**Exercise description**
In the HollowBoards excerpt below, what is the approximate pressure of the carbon dioxide in the scaled voids, and at what temperature?

**Page extract**

────────────────

Scaled voids in HollowBoards, typically produced by the decomposition of calcium carbonate, contain CO₂ with a pressure of approximately 0.25 atm at 300K. As noted previously, at a spacing of 0.25 and 0.025 microns (in the direction of heat flow) the thermal conductivity of carbon dioxide is 20% and 3%, respectively, of the thermal conductivity of still CO₂(g). Decreasing the Aspect Ratio decreases the contribution of CO₂(g) to the thermal conductivity of HollowBoards. This impact of spacing on the thermal conductivity is not limited to carbon dioxide.

FIG. 2 shows an example honeycomb structure 200 including two layers. The walls of a lower layer 202 of hexagonal solids are represented by solid lines and identified by alphabetic letters. The walls of two hexagonal solids in an upper layer 204 are represented by dashed lines and numbers. The top and bottom of each hexagonal solid is sealed, thus the combination of wall segments a-b, b-c, c-d, d-e, e-f, and f-a represent the top and bottom sealed surface of the lower hexagonal structure. Second layer 204 is offset in the two horizontal directions. Multiple layers (only two shown), all or some, should be offset to achieve the desired reduction of their thermal conductivity. The bottom sealed layer of a hollow hexagonal solid in second layer 204 is represented by the wall segments 1-2, 2-3, 3-4, 4-5, 5-6, and 6-1. Those numbers also represent the top sealed surface of the hollow hexagonal solid.

In the following discussion, heat is moving upwards along the walls of honeycomb structure 200, but heat can also move downward through honeycomb structure 200. As an example, heat moves upwards along the wall a-b, and comes to the top of the structure that the wall a-b is part of. The heat can then move horizontally to any of the wall segments 1-2, 2-3, 3-4, 4-5, 5-6, and 6-1. Heat moving up the wall segment b-c will likely move to the wall segment 3-4, and the location where wall segments b-c and 3-4 cross allows for direct vertical heat transfer. (The locations where wall segments cross are circled in FIG. 2). That direct vertical heat transfer can be disrupted by a third offset layer of sealed and hollow hexagonal solids that do not align with first layer 202 or second layer 204. The presentation of layers 202 and 204 in FIG. 1 is not intended to be limiting, as many different shaped structures can be formed, offset in any desired direction, and repeated in any sequence.

────────────────

**Data rows**

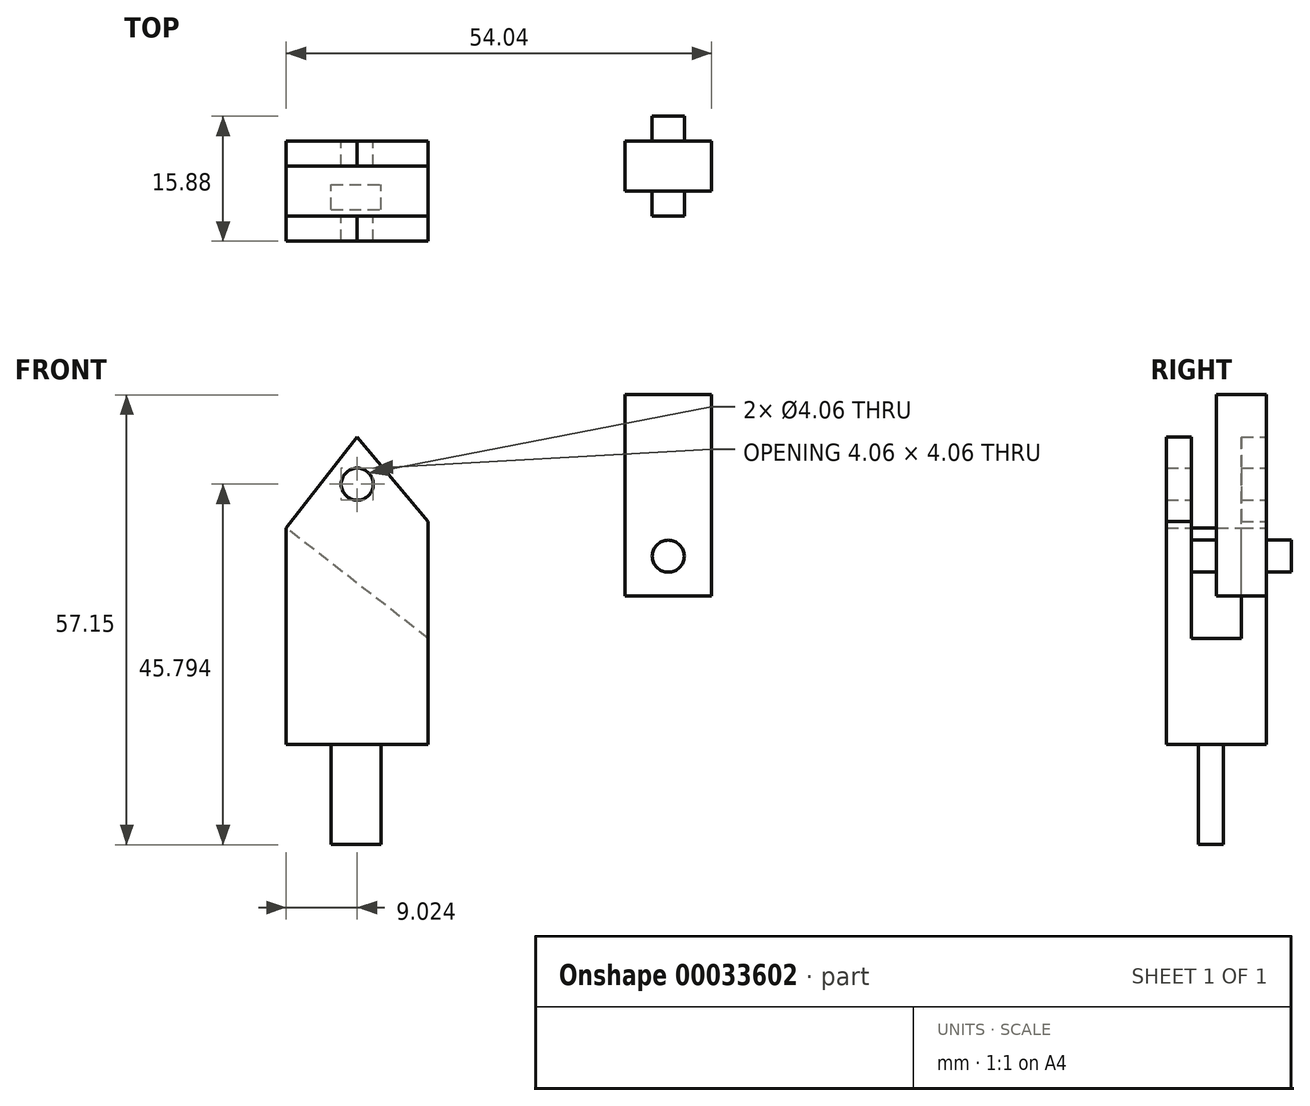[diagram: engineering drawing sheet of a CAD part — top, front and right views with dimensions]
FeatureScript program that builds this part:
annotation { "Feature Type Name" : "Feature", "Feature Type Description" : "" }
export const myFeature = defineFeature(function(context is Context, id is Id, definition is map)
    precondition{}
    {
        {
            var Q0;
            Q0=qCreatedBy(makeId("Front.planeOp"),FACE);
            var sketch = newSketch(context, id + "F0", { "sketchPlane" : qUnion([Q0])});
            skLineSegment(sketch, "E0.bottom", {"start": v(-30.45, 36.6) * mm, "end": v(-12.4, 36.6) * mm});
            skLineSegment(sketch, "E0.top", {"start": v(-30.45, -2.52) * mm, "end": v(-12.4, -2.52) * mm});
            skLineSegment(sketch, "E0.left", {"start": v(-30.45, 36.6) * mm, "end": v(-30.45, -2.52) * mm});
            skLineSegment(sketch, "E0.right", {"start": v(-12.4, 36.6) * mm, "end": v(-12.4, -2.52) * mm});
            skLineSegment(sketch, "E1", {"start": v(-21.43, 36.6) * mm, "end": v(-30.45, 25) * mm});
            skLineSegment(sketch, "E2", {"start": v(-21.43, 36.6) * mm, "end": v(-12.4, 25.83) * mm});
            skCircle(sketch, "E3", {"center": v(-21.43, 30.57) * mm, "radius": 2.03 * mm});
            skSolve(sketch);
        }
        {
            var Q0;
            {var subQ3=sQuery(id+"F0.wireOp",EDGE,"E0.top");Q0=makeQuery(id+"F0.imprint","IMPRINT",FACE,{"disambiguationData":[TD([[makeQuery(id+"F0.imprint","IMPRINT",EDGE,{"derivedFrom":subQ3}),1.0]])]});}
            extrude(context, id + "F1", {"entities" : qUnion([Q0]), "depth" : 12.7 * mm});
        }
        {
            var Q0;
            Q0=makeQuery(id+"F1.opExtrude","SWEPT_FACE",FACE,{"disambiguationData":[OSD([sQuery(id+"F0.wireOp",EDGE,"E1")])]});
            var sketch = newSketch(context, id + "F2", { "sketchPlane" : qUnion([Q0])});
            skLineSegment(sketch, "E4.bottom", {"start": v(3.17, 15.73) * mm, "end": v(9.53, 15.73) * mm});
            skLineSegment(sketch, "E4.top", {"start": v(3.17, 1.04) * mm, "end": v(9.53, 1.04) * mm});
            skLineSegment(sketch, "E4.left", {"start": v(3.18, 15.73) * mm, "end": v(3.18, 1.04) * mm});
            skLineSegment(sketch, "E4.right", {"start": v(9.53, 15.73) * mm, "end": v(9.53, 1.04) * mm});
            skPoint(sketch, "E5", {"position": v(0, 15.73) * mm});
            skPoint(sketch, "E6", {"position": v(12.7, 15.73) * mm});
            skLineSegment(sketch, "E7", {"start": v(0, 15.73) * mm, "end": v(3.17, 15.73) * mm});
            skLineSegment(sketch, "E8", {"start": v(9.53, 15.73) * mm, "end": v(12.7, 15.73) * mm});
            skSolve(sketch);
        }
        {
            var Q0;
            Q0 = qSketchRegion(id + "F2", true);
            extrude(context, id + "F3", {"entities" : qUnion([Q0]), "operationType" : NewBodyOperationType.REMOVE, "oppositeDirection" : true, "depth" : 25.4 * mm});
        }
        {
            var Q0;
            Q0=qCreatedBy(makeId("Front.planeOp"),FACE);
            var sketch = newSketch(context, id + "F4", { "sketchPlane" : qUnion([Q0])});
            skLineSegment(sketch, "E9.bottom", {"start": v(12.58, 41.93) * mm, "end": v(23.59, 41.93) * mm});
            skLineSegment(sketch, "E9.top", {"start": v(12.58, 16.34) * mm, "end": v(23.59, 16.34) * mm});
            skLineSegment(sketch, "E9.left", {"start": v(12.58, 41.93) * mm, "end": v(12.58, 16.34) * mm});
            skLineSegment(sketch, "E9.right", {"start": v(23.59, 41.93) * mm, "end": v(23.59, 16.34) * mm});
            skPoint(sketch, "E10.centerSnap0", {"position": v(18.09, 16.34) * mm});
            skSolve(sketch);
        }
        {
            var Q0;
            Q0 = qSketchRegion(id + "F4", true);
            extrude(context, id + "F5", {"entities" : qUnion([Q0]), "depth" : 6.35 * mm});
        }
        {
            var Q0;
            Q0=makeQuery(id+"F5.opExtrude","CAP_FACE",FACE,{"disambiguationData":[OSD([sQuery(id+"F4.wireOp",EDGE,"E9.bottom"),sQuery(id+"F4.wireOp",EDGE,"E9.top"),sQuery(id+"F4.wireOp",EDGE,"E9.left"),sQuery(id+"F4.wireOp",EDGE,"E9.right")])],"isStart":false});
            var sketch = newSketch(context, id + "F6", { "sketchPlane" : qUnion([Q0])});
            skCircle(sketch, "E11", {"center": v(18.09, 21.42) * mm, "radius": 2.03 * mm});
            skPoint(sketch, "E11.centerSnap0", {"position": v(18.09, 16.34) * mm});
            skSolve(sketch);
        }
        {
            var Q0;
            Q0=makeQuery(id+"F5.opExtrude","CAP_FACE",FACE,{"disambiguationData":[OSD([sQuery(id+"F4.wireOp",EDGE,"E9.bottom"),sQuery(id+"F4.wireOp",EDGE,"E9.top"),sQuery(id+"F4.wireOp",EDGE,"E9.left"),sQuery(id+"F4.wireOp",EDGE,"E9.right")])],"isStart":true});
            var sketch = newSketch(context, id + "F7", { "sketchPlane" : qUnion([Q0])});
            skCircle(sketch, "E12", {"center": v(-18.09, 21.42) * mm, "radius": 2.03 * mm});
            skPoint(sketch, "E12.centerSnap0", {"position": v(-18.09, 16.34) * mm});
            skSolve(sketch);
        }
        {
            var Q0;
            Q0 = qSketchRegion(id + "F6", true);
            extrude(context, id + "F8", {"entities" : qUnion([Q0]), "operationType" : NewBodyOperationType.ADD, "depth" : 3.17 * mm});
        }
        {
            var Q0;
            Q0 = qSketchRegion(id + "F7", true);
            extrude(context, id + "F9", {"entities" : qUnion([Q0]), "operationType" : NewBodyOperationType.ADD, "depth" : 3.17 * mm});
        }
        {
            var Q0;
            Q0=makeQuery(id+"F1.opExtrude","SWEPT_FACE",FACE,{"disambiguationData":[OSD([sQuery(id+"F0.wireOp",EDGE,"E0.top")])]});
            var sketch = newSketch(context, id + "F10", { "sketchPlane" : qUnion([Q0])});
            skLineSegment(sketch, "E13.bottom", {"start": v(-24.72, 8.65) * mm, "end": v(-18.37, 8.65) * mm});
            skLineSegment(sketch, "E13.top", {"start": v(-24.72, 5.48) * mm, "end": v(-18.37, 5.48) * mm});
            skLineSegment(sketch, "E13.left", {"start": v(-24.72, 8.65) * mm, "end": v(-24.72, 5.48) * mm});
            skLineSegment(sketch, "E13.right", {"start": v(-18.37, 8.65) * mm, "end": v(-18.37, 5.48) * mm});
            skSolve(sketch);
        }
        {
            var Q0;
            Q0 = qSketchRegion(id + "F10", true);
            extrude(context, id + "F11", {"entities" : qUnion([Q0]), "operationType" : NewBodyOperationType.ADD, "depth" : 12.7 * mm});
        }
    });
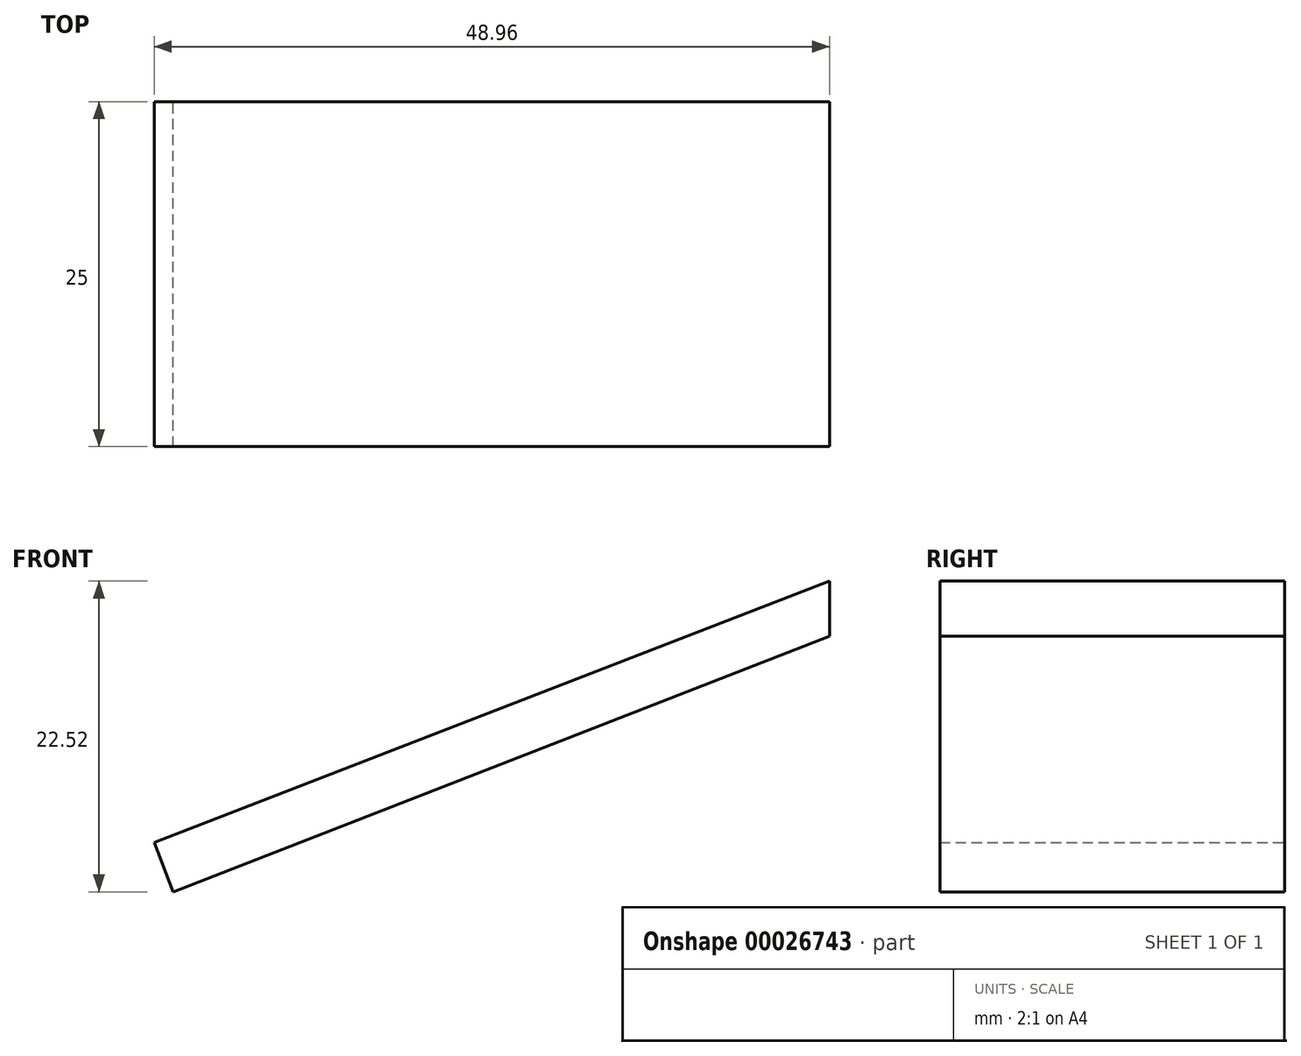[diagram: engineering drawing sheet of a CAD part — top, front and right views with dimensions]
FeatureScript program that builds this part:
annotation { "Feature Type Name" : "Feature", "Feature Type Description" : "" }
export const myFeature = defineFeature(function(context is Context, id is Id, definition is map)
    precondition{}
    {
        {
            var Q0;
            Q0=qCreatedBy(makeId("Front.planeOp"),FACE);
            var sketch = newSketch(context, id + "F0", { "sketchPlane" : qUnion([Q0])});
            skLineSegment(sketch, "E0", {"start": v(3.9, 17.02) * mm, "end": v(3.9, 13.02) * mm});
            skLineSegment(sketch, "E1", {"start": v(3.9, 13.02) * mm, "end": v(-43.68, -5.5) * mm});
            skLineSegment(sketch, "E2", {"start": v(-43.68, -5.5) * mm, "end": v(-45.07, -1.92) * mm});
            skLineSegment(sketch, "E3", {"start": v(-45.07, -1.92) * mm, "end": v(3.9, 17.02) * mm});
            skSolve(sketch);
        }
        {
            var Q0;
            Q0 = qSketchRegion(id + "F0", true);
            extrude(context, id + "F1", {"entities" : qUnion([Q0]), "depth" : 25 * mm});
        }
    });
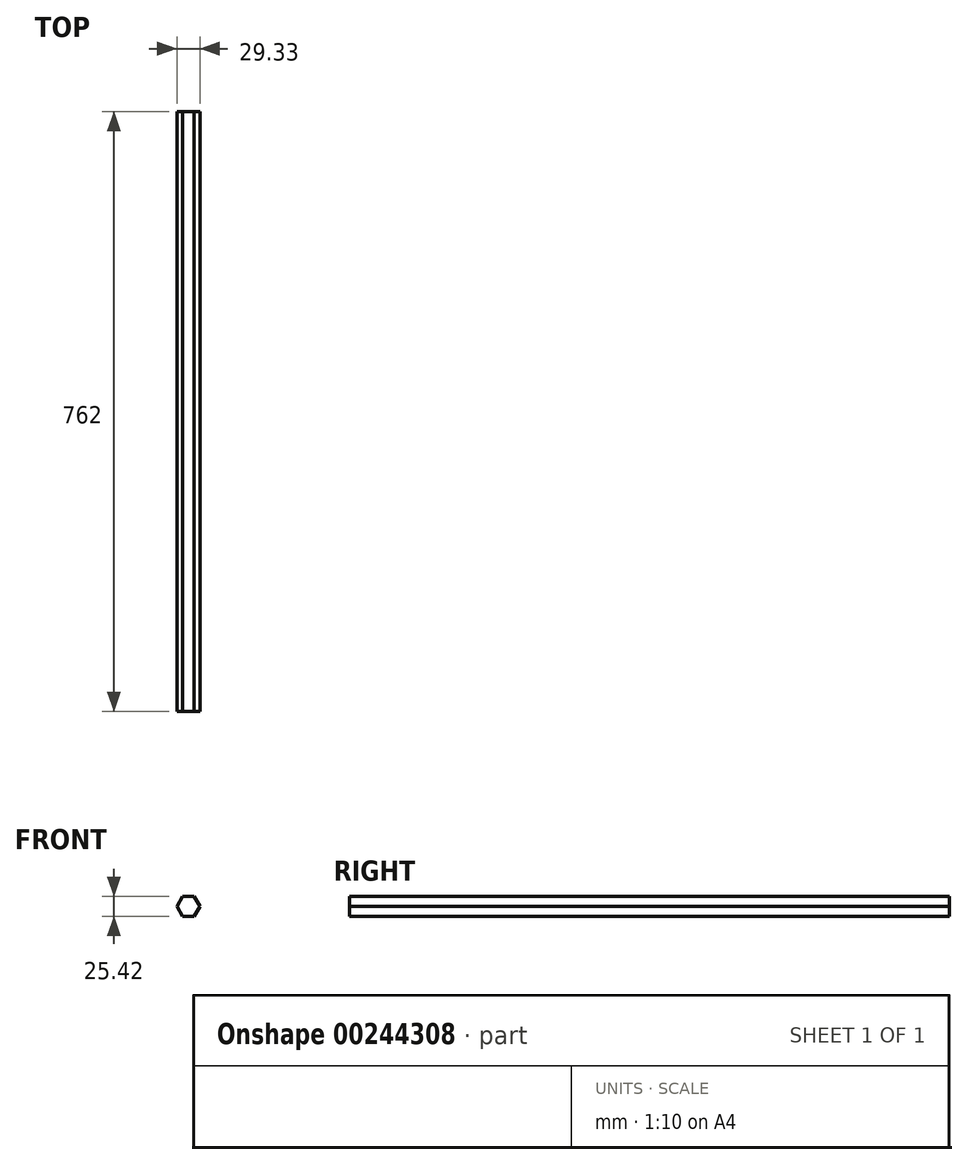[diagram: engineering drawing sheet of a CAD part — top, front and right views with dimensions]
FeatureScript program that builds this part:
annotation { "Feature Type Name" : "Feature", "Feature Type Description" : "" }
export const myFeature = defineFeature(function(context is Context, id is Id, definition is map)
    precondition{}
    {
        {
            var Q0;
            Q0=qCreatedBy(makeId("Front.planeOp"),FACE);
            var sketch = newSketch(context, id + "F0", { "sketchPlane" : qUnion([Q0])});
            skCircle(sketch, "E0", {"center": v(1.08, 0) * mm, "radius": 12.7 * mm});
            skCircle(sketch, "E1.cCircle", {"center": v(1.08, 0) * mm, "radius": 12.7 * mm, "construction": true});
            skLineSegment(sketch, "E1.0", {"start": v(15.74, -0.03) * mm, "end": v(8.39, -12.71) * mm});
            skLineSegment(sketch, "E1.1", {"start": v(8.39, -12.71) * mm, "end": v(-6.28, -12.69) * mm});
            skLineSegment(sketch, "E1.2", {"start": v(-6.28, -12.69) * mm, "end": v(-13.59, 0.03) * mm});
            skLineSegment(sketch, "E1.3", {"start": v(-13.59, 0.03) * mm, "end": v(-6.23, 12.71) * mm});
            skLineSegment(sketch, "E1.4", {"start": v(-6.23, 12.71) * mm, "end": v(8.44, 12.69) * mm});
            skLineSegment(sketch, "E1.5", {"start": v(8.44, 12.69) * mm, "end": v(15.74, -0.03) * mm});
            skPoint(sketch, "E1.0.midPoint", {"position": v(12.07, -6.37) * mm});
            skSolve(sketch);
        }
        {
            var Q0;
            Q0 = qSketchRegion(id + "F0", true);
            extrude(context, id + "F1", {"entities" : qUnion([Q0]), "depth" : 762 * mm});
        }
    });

────────────────

**Output of the exercise**
Approximately 0.25 atm at 300K.